**EXERCISE GOAL**. Within the entries below, please return exactly the lines from the one with "right hip: (734, 328)" through the one with "left eye: (273, 337)", leaving out any pictures.

**THE INPUT**.

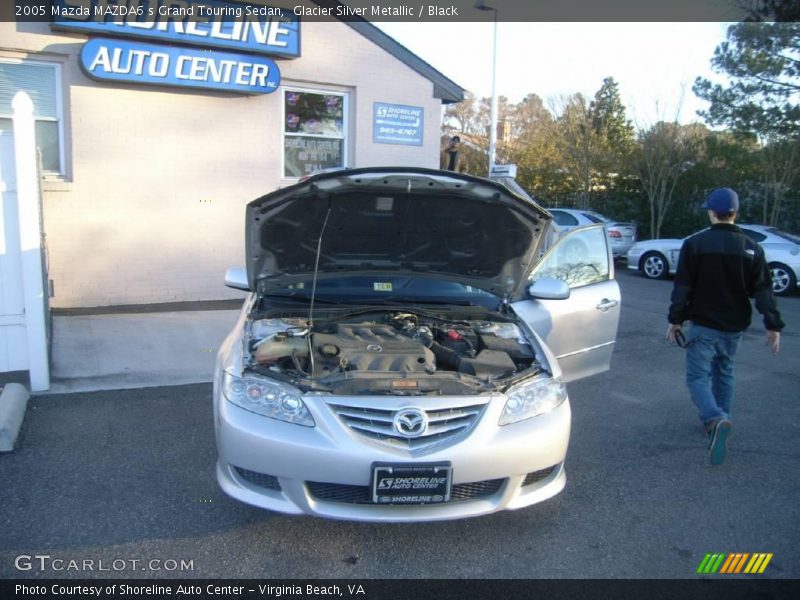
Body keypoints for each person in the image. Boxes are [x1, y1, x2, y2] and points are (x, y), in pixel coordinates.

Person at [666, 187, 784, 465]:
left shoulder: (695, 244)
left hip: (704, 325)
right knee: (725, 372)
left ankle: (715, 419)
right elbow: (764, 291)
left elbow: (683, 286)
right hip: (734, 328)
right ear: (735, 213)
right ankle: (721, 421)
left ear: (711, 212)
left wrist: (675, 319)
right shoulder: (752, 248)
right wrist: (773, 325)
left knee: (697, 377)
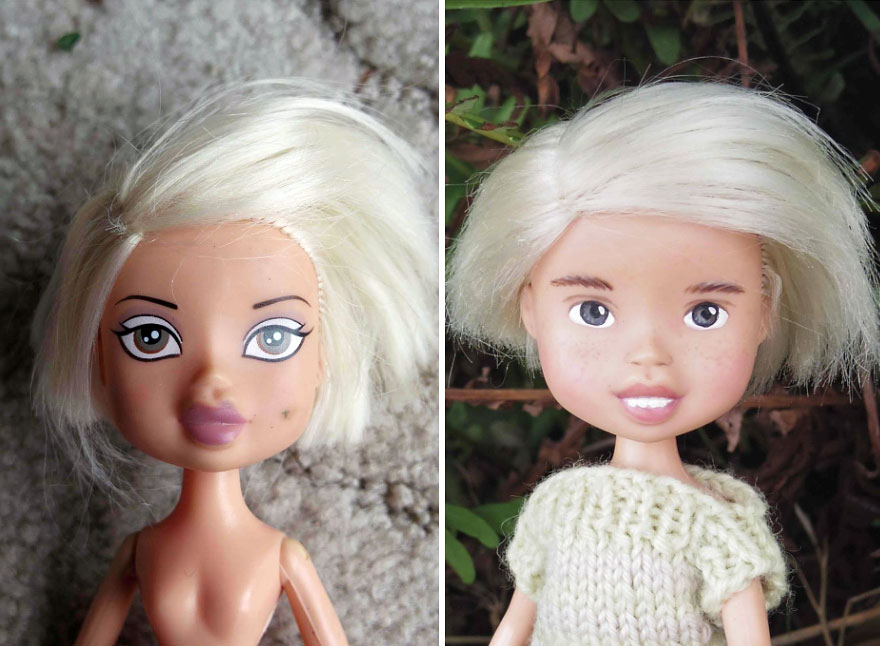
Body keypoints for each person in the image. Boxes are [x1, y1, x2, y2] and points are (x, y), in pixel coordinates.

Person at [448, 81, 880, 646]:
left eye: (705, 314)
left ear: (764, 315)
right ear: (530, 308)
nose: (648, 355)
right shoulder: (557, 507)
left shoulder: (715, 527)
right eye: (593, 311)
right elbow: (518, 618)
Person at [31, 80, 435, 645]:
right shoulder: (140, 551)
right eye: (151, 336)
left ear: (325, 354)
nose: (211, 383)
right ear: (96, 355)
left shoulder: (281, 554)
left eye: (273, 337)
---
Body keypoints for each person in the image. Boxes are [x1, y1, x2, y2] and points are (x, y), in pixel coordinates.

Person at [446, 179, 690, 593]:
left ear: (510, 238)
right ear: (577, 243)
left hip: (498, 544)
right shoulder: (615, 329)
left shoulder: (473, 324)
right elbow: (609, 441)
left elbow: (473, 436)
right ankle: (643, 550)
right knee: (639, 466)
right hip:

**TASK ANSWER**.
right hip: (734, 328)
right ear: (735, 213)
right ankle: (721, 421)
left ear: (711, 212)
left wrist: (675, 319)
right shoulder: (752, 248)
right wrist: (773, 325)
left knee: (697, 377)
Body keypoints for each person in the image. Boxes are [x1, y1, x2, y2] and points are (x, y), in pixel coordinates.

Person at [448, 81, 880, 646]:
left eye: (705, 314)
left ear: (764, 315)
right ear: (530, 308)
nose: (648, 355)
right shoulder: (557, 507)
left shoulder: (715, 527)
right eye: (593, 311)
right elbow: (518, 618)
Person at [31, 80, 435, 645]:
right shoulder: (140, 551)
right eye: (151, 336)
left ear: (325, 354)
nose: (211, 383)
right ear: (96, 355)
left shoulder: (281, 554)
left eye: (273, 337)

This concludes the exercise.